Barrett Wendell and his Letters. By M. A. DeWolfe Howe. (Oxford University Press. 18s.) A LITERARY man of the type of Barrett Wendell seems all his life long multiplying matter for such a biographer as the-author. His studies in English literature of the seventeenth century, his letters, and his conversation, all throw light upon his engaging personality. He cared for the writers of the past, and he lived with them so constantly that the men of the seventeenth century were almost more familiar to him than the men of his own day. It is well, now that •his work is over, that those for whom (on both sides of the Atlantic) he spent ungrudgingly the best years of his life and the maturity of his great critical powers, should know something about his manner of life and his high ideals. The United States is increasingly served, through her professors, by a wealth of ability, and public spirit. Barrett Wendell delighted to believe this and we have heard him speak with the utmost pride of this service.
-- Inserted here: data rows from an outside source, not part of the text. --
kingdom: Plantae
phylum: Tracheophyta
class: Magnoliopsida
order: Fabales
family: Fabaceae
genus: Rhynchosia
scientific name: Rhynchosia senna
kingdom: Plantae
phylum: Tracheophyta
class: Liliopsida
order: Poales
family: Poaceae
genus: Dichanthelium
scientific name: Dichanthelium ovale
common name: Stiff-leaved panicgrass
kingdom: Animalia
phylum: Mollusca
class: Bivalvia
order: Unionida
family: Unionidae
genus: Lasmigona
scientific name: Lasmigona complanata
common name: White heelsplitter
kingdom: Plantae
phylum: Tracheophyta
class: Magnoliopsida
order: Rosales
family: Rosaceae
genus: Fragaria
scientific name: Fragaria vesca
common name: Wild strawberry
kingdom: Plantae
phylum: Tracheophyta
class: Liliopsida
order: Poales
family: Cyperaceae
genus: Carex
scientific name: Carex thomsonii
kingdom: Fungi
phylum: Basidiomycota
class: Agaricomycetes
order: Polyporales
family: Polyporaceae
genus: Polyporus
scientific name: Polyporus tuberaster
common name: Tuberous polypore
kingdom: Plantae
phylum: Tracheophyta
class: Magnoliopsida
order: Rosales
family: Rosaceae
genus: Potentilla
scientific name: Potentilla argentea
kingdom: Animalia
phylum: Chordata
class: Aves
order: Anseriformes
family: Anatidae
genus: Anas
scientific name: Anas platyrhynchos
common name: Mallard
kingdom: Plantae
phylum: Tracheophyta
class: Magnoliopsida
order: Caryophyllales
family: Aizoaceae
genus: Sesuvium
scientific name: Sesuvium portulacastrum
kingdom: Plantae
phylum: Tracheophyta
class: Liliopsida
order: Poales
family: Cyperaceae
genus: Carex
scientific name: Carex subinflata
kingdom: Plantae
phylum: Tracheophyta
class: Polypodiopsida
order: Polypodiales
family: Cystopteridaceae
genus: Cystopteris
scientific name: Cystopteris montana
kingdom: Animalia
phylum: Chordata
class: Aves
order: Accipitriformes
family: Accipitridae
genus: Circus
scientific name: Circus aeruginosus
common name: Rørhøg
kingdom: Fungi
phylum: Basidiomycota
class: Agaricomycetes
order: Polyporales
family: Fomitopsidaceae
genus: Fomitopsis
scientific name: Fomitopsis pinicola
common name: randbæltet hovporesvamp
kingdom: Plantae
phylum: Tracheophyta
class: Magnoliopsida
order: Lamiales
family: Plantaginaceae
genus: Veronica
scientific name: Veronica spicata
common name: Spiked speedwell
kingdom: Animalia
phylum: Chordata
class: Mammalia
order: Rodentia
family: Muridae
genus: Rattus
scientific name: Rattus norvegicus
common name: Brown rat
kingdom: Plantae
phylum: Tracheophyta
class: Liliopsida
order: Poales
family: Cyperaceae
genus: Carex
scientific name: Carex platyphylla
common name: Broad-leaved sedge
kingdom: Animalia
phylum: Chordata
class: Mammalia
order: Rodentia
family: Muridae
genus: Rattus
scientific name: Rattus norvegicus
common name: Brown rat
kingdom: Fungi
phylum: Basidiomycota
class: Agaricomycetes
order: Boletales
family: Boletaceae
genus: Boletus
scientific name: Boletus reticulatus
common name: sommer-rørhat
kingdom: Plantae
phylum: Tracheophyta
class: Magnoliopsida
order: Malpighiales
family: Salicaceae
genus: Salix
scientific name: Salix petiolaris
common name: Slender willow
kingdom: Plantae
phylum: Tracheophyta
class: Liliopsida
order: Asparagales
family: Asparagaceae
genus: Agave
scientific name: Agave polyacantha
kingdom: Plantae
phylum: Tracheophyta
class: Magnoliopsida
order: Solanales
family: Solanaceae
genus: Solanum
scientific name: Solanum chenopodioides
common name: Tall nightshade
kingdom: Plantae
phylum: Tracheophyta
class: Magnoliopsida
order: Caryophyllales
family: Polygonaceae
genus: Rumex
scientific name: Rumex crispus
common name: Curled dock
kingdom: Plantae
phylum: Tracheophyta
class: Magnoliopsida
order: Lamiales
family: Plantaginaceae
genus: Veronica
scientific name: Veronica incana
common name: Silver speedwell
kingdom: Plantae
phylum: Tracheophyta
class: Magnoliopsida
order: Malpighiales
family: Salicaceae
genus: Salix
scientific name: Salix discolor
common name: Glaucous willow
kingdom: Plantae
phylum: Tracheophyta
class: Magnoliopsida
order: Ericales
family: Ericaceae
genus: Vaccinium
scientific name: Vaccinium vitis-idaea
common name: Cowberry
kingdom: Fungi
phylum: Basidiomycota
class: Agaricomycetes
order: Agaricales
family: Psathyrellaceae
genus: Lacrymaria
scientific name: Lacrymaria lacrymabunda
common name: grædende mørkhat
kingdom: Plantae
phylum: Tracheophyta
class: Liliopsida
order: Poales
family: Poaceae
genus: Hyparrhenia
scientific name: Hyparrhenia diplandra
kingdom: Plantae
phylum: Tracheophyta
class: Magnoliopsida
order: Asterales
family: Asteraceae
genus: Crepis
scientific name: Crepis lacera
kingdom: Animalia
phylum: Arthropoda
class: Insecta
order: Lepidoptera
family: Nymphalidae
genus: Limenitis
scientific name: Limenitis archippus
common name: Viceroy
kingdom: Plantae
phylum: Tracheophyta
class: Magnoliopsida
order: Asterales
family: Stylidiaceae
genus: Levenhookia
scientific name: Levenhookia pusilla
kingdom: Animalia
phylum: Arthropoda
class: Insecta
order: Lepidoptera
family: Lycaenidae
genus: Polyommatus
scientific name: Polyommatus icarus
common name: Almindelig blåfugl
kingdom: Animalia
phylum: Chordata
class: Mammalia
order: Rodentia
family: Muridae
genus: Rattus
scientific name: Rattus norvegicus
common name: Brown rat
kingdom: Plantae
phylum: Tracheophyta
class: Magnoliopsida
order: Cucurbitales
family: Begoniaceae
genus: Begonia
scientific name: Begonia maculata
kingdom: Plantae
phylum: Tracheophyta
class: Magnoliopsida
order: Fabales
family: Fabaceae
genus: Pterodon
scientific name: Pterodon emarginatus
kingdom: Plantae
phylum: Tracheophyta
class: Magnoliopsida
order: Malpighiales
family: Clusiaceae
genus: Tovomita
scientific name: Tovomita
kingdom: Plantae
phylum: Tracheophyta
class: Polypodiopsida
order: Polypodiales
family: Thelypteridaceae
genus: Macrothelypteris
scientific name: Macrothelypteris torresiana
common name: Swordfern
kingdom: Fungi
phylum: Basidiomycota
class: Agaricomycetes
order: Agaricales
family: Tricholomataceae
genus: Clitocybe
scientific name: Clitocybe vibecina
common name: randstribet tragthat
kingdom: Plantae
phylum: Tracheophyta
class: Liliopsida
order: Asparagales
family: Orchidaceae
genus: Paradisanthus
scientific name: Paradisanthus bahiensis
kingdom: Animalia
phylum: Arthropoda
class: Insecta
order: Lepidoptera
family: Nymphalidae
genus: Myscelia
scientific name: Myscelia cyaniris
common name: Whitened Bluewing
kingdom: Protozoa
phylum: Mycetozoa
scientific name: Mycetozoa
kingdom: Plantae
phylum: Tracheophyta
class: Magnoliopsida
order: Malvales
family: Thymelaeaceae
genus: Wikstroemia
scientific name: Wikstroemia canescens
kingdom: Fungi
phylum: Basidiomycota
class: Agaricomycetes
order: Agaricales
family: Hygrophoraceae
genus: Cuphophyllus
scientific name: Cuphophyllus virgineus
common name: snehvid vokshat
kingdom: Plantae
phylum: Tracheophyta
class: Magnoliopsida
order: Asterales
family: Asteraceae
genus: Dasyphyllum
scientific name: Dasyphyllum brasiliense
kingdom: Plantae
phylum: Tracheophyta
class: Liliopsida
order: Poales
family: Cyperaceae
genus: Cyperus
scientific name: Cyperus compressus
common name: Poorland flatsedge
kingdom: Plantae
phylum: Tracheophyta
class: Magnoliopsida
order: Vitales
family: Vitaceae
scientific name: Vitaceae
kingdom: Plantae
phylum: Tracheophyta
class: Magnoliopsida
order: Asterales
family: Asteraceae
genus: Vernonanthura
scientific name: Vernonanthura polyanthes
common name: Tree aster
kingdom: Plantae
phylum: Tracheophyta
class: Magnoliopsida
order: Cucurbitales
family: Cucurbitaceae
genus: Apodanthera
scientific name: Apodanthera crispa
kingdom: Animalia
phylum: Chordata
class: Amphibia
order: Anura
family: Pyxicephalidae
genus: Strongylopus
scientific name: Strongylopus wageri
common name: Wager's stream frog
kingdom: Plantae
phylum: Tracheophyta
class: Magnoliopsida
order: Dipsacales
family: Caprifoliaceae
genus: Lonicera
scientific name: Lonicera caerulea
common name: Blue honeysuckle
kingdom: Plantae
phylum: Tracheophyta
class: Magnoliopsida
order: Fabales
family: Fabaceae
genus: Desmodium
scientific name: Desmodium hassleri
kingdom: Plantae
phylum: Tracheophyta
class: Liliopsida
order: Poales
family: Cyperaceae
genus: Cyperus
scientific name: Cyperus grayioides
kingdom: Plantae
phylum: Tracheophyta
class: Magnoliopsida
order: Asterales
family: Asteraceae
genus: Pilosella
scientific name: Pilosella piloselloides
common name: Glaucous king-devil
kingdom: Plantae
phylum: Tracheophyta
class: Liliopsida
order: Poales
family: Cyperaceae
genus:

Whenever it was a question duringhis lifetime of doing honour to the qualities and literary labours of a fellow-professor, no one was keener than he. Those who watched him work, and

those to whom the high level of American professional character is dear, will rejoice to read the illuminating biography Mr. Howe has given us. The background of the lad is sketched, and then we meet him engaged in the study of law at Harvard. Literature, however, claimed him for her own, and Mr. DeWolfe Howe makes us feel that we have personally met the professor who delighted audiences in both England and France. A book of this inspiring quality does much to promote that feeling of unity among the English-speaking races that Barrett Wendell had so much at heart.